Experimental Results and Failure Analysis
Vision2Web enables unified, fine-grained comparison of eight leading large multimodal models integrated under two agentic programming frameworks (OpenHands, Claude Code). Empirical findings are summarized below:
- Monotonic performance decay across hierarchy: All models show substantial score decreases moving from static UIs to interactive frontends and full-stack websites. For example, Gemini-3-Pro-Preview achieves 63.3 average desktop VS on static tasks but plunges to 11.7 on full-stack tasks within OpenHands.
- Framework/model interactions: Claude-Opus-4.5 consistently outperforms, attaining peak VS/FS of 38.4/57.6 on the most complex settings. OpenHands generally yields higher device- and task-level results than Claude Code, except for Claude-specific deployments.
- Category-wise heterogeneity: Coding agents achieve best results on Public Service sites (median VS/FS ≈ 56.9/60.0) and manifest severe limitations on SaaS platforms, with both visual and functional alignment compromised in the presence of multi-module logic and persistent state.
Systematic analysis of failure modalities reveals three recurrent themes:
- Low-level visual misalignment: Incorrect positioning, color infidelity, and typography lapses dominate even on static webpages, escalating with asset ambiguity or occlusion.
- Cross-module integration breakdowns: Incomplete or inconsistent reproduction of navigation, interactivity, or component linkage are commonplace in frontend and full-stack contexts.
- Long-horizon planning failures: Inability to internalize and reason over extended requirements leads to missing, broken, or logically inconsistent backends, datastores, and authentication modules.
Implications and Research Directions
Vision2Web demonstrates that current multimodal agents lack the requisite compositional, cross-modal, and planning competence to succeed on realistic software development tasks.
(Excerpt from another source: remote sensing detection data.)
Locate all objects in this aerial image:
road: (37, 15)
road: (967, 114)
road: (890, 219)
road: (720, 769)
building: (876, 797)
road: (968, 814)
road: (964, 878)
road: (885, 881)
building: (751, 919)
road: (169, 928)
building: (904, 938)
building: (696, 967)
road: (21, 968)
The gap between isolated UI generation and robust end-to-end full-stack system synthesis persists across architectures, model scales, and agentic frameworks. Performance variance by device form factor and visual complexity underscores deficits in spatial reasoning and prompt grounding. Consistent weaknesses in CRUD, file/media, and state management scenarios highlight unsolved problems in persistent state tracking, temporal dependency management, and tool integration.
These observations affirm the practical need for:
- End-to-end, workflow-grounded benchmarks for rigorous system-level evaluation.
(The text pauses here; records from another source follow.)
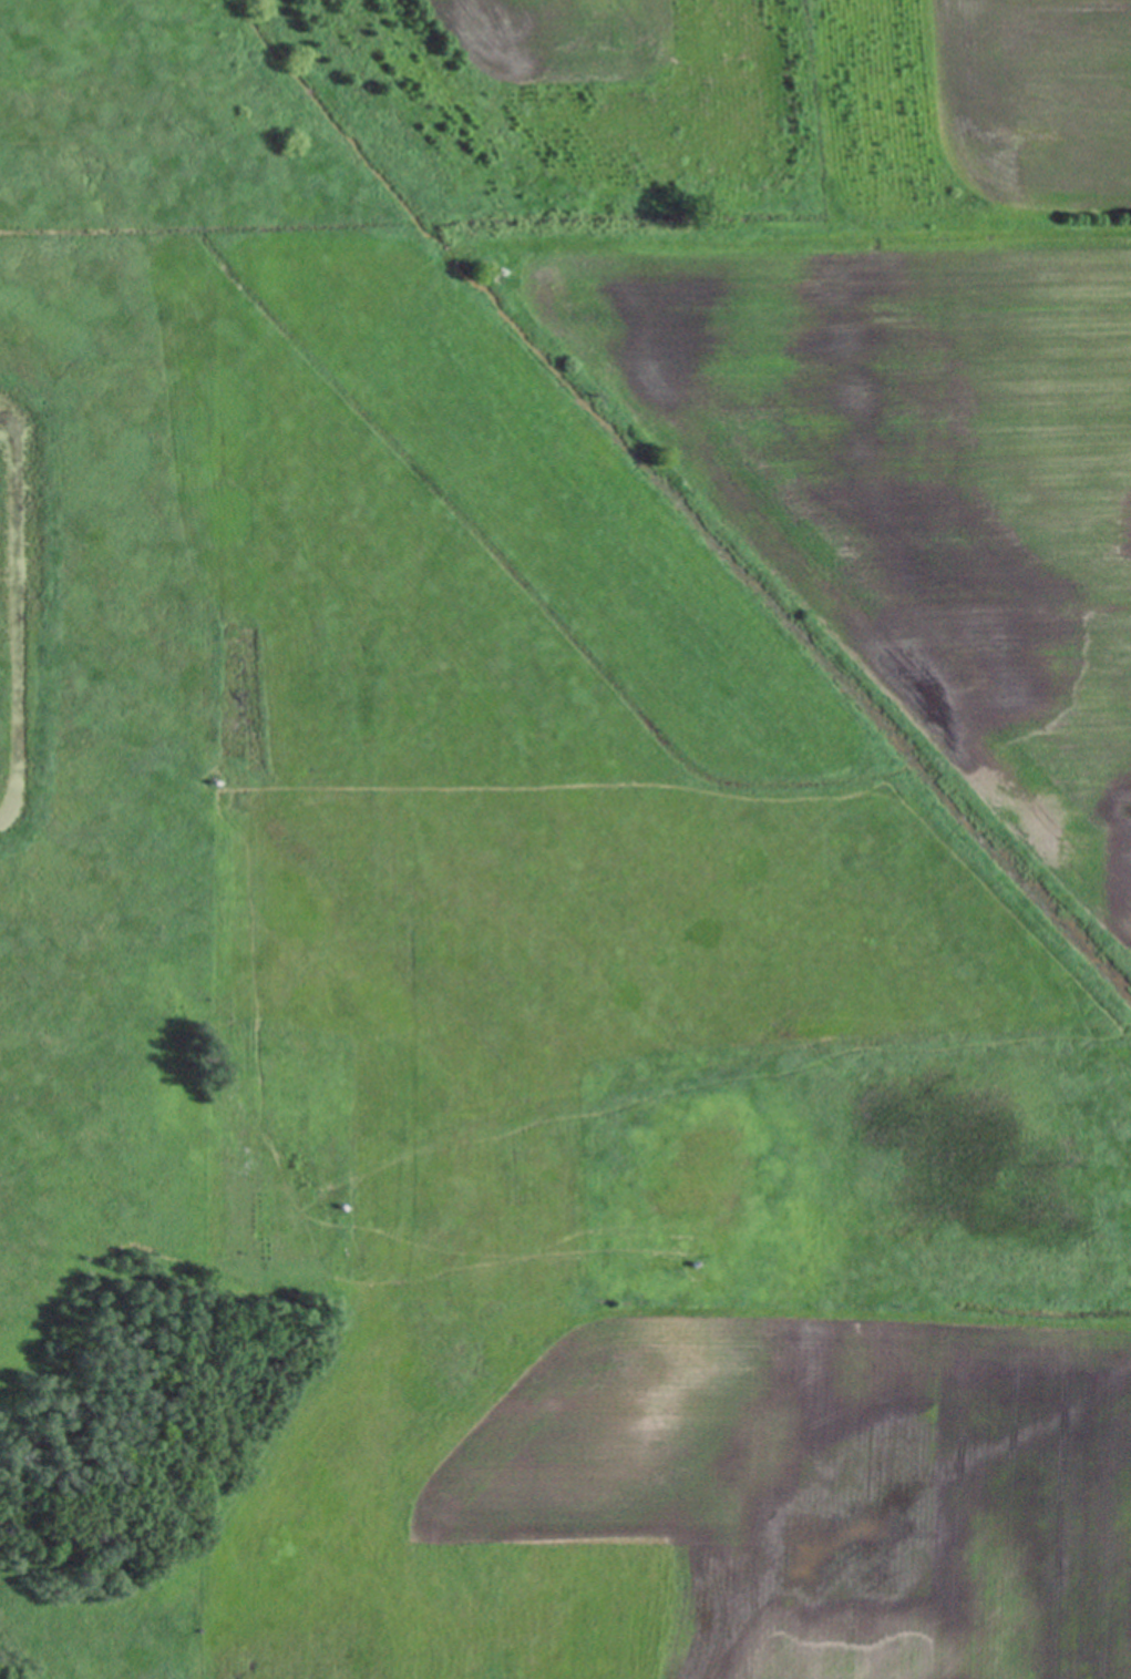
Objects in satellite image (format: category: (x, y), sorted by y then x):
building: (449, 253)
building: (500, 271)
building: (213, 777)
building: (341, 1203)
building: (227, 1295)
building: (200, 1628)

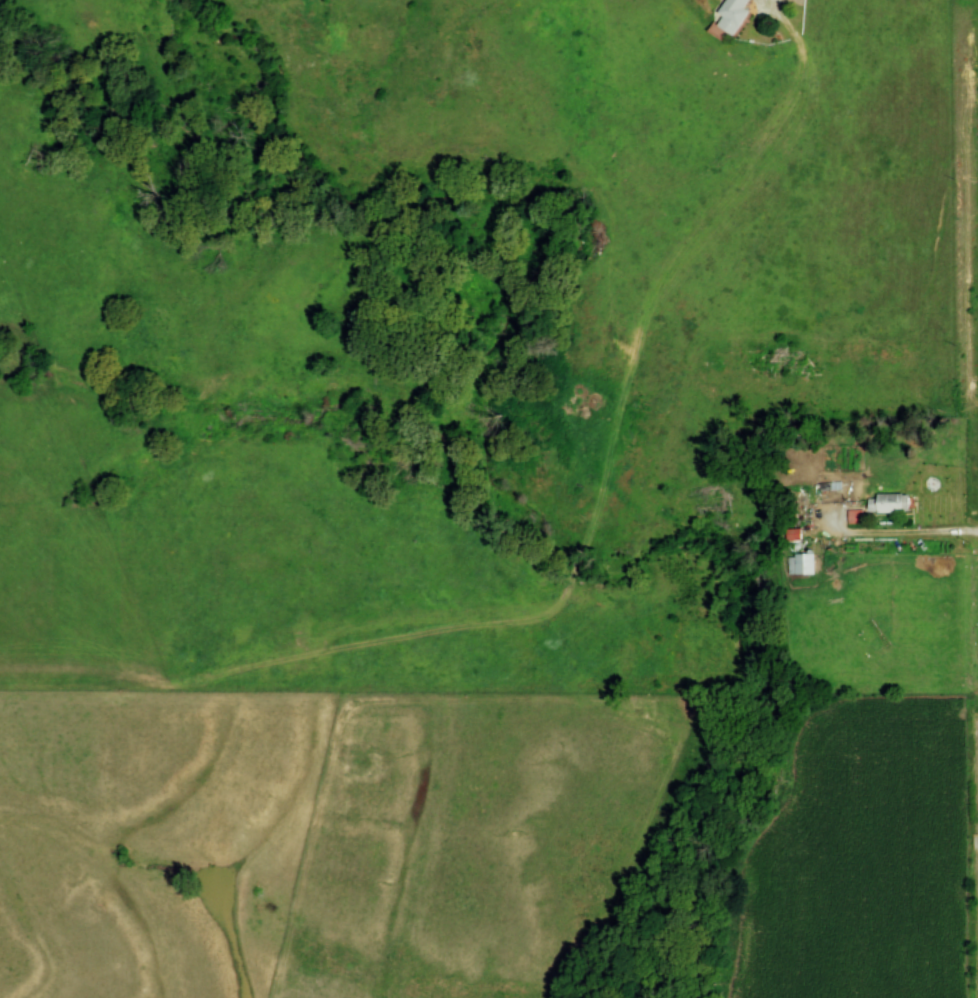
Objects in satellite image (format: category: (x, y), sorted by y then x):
road: (764, 3)
building: (733, 15)
building: (889, 504)
road: (904, 532)
building: (793, 535)
building: (804, 564)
- Improved architectures capable of hierarchical task decomposition, explicit state management, and multimodal grounding.
- Joint optimization of model-agent design for robust, deployment-grade coding agents in complex, real-world settings.



Figure 6: Example of a prototype web UI evaluated in the benchmark, illustrating task complexity and the challenge for agent code generation.


Figure 7: Example of a blog prototype image as part of frontend or full-stack scenario, emphasizing multimodal content alignment.


Figure 8: Example full-stack scenario (agendrix), representing the extensive cross-module and cross-page requirements present in Vision2Web.
Conclusion
Vision2Web establishes a comprehensive, hierarchically structured foundation for evaluating and advancing the state of multimodal coding agents for real-world, visually rich web development tasks. Its workflow-based agent verification paradigm, underpinned by large-scale, curated, and diversified tasks with reproducible evaluation, surfaces fundamental limitations of current architectures in hierarchical reasoning, visual fidelity, and system planning. This benchmark is poised to drive targeted model innovations, robust agent design, and reproducible evaluation in the next generation of agentic AI for software development (2603.26648).